William Wilkie Collins (8 January 1824 - 23 September 1889) was an English novelist, playwright, and short story writer. His best-known works are The Woman in White (1859), No Name (1862), Armadale (1866) and The Moonstone (1868). The last is considered the first modern English detective novel.
Born into the family of painter William Collins in London, he lived with his family in Italy and France as a child and learned French and Italian. He worked as a clerk for a tea merchant. After his first novel, Antonina, was published in 1850, he met Charles Dickens, who became a close friend, mentor and collaborator. Some of Collins's works were first published in Dickens' journals All the Year Round and Household Words and the two collaborated on drama and fiction.
Collins published his best known works in the 1860s, achieved financial stability and an international reputation. During that time he began suffering from gout. After taking opium for the pain, he developed an addiction. During the 1870s and 1880s the quality of his writing declined along with his health.
Collins was critical of the institution of marriage and never married; he split his time between Caroline Graves, except for a two-year separation, and his common-law wife Martha Rudd, with whom he had three children.
Collins was born at 11 New Cavendish Street, Marylebone, London, the son of a well-known Royal Academician landscape painter, William Collins and his wife, Harriet Geddes. Named after his father, he swiftly became known by his middle name, which honoured his godfather, David Wilkie. The family moved to Pond Street, Hampstead, in 1826. In 1828 Collins's brother Charles Allston Collins was born. Between 1829 and 1830, the Collins family moved twice, first to Hampstead Square and then to Porchester Terrace, Bayswater.Wilkie and Charles received their early education from their mother at home. The Collins family were deeply religious, and Collins's mother enforced strict church attendance on her sons, which Wilkie disliked.
In 1835, Collins began attending school at the Maida Vale academy. From 1836 to 1838, he lived with his parents in Italy and France, which made a great impression on him. He learned Italian while the family was in Italy and began learning French, in which he would eventually become fluent.From 1838 to 1840, he attended the Reverend Cole's private boarding school in Highbury, where he was bullied by a boy who would force Collins to tell him a story before allowing him to go to sleep. "It was this brute who first awakened in me, his poor little victim, a power of which but for him I might never have been aware...When I left school I continued story telling for my own pleasure", Collins later said.
In 1840 the family moved to 85 Oxford Terrace, Bayswater.

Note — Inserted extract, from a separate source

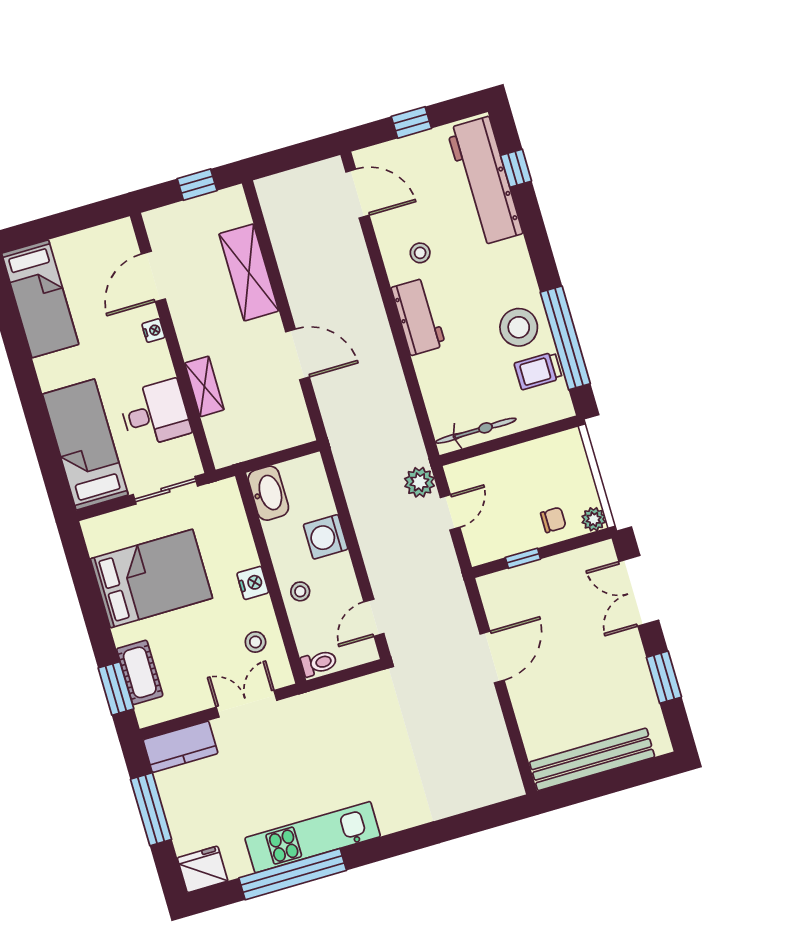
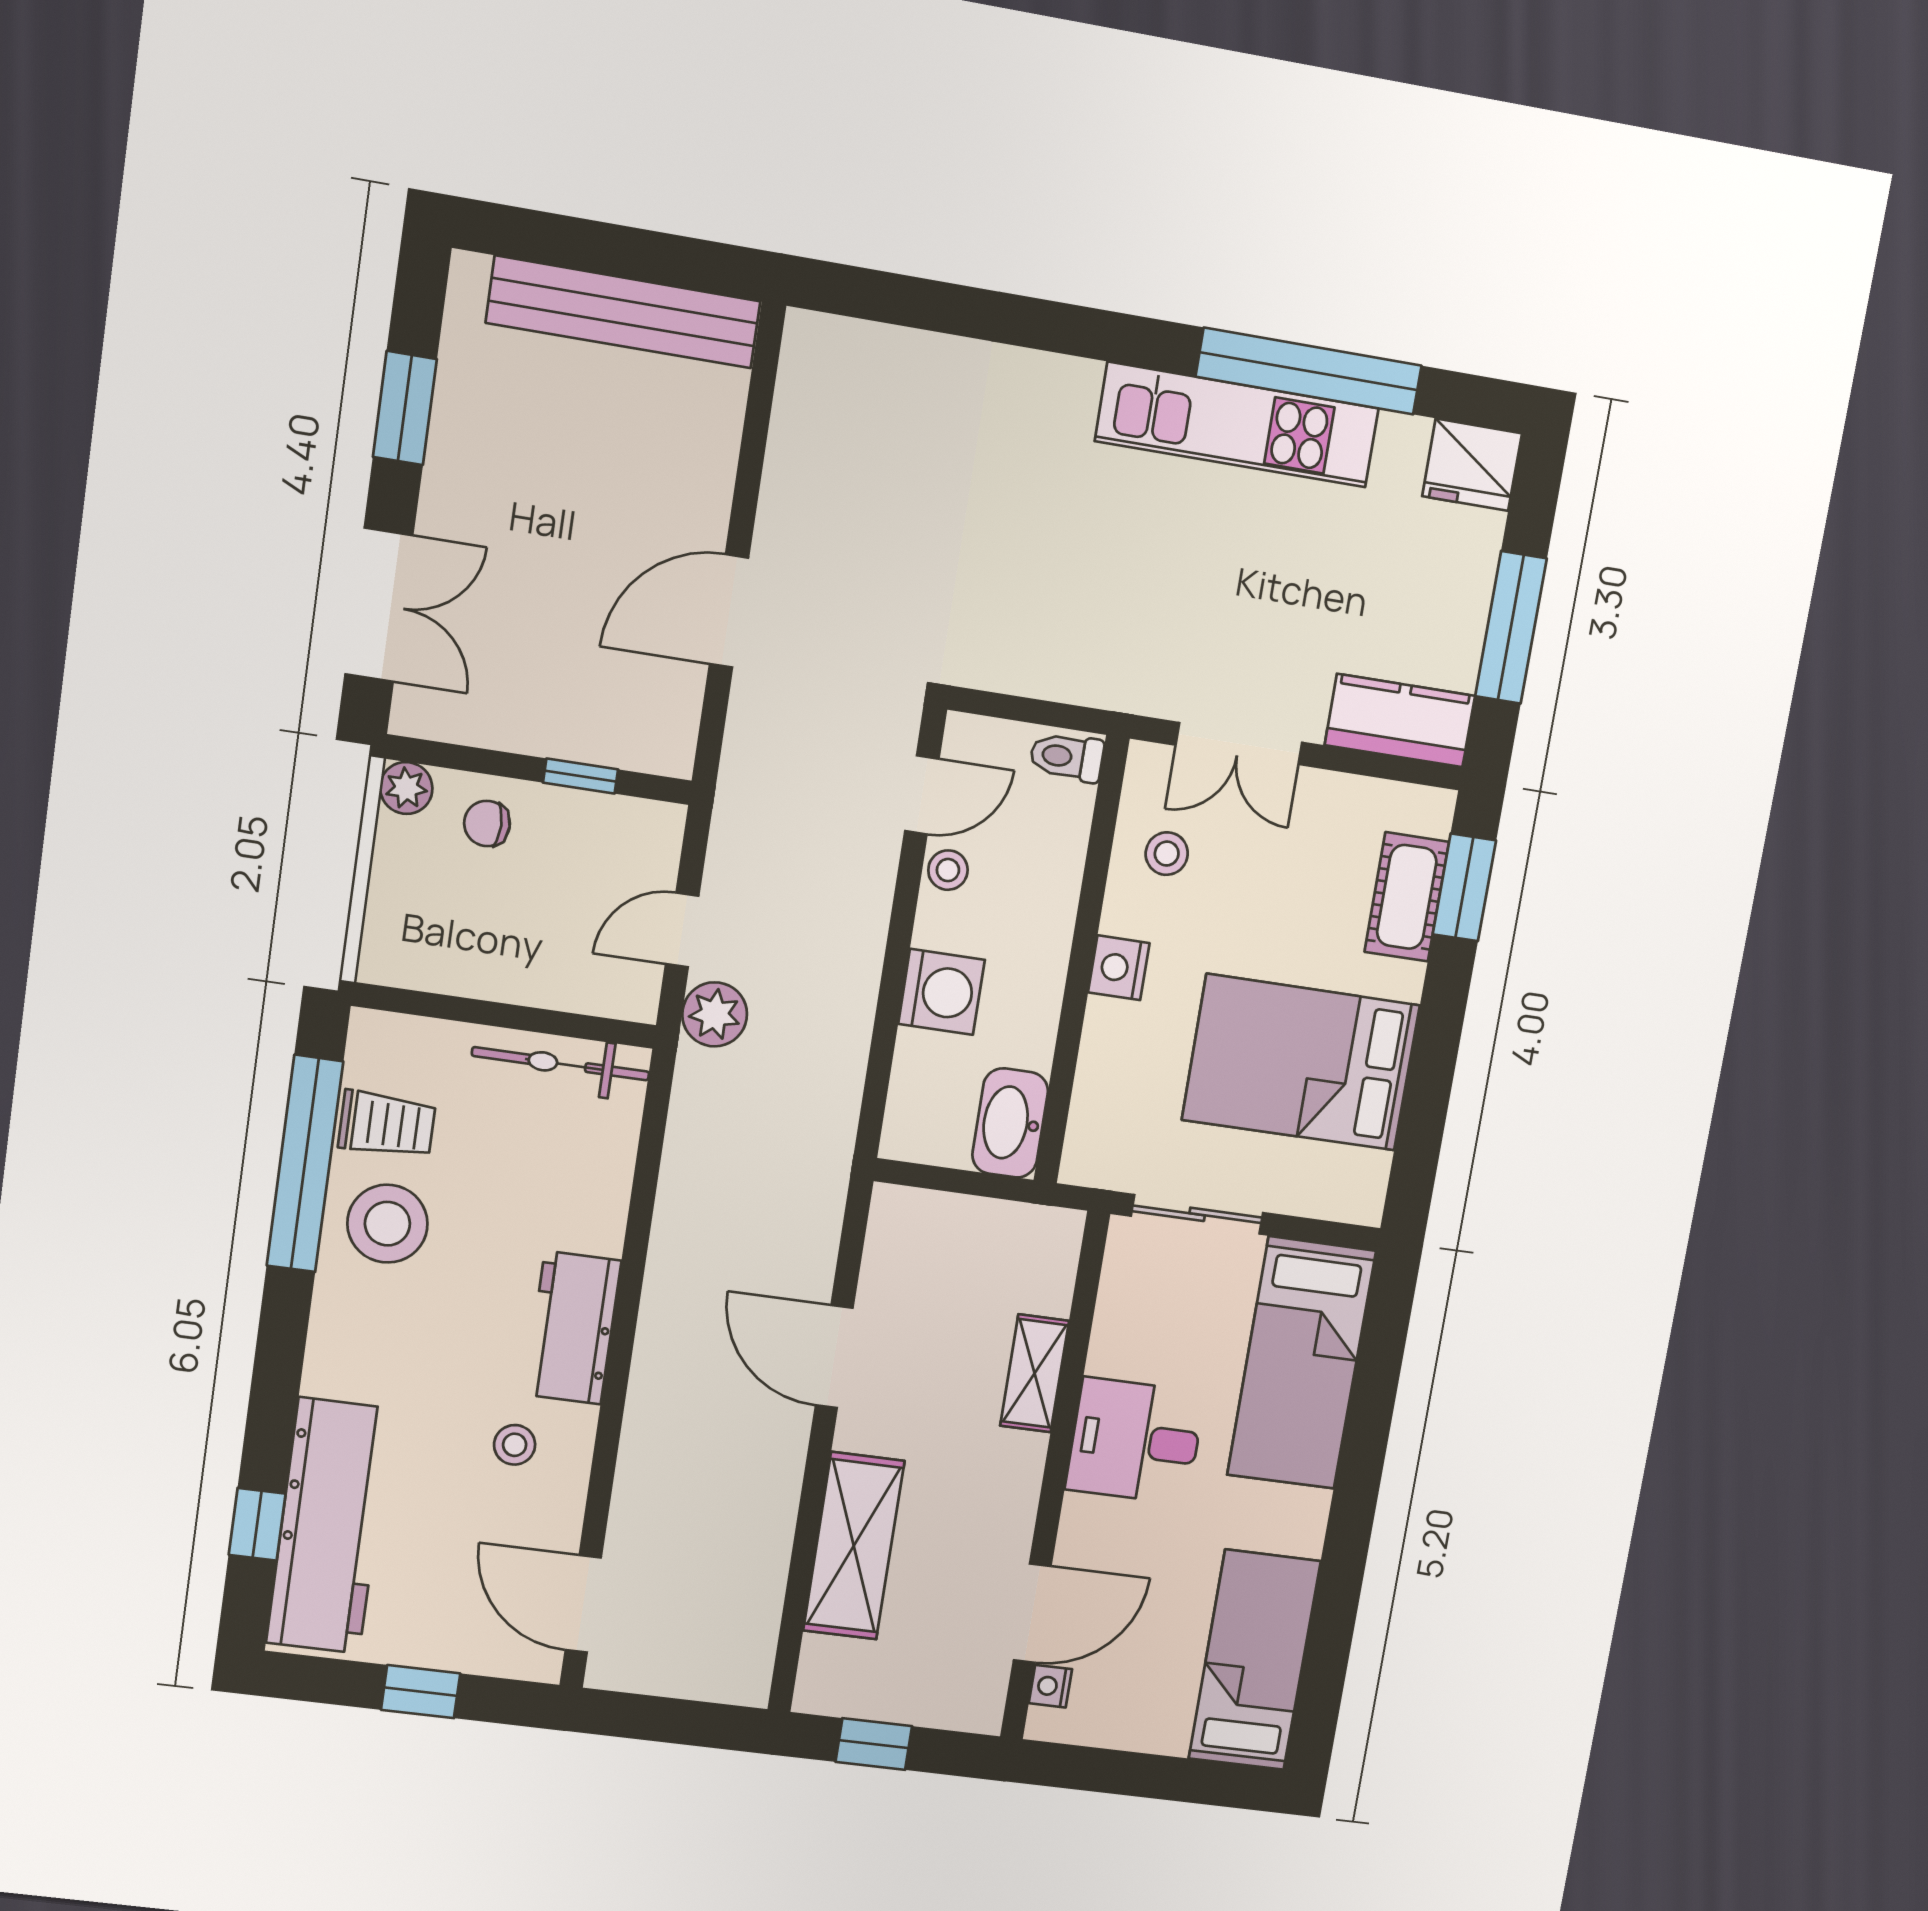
nightstand: (153, 331) -> (1050, 1686), moved
desk: (155, 414) -> (1135, 1441), moved
stool: (300, 591) -> (948, 870), moved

In late 1840, he left school and was apprenticed as a clerk to the firm of tea merchants Antrobus & Co, owned by a friend of Wilkie's father. He disliked his clerical work but remained employed by the company for more than five years. Collins's first story The Last Stage Coachman, was published in the Illuminated Magazine in August 1843. In 1844 he travelled to Paris with Charles Ward. That same year he wrote his first novel, Iolani, or Tahiti as It Was; a Romance, which was submitted to Chapman and Hall but rejected in 1845. The novel remained unpublished during his lifetime.Collins said of it: "My youthful imagination ran riot among the noble savages, in scenes which caused the respectable British publisher to declare that it was impossible to put his name on the title page of such a novel."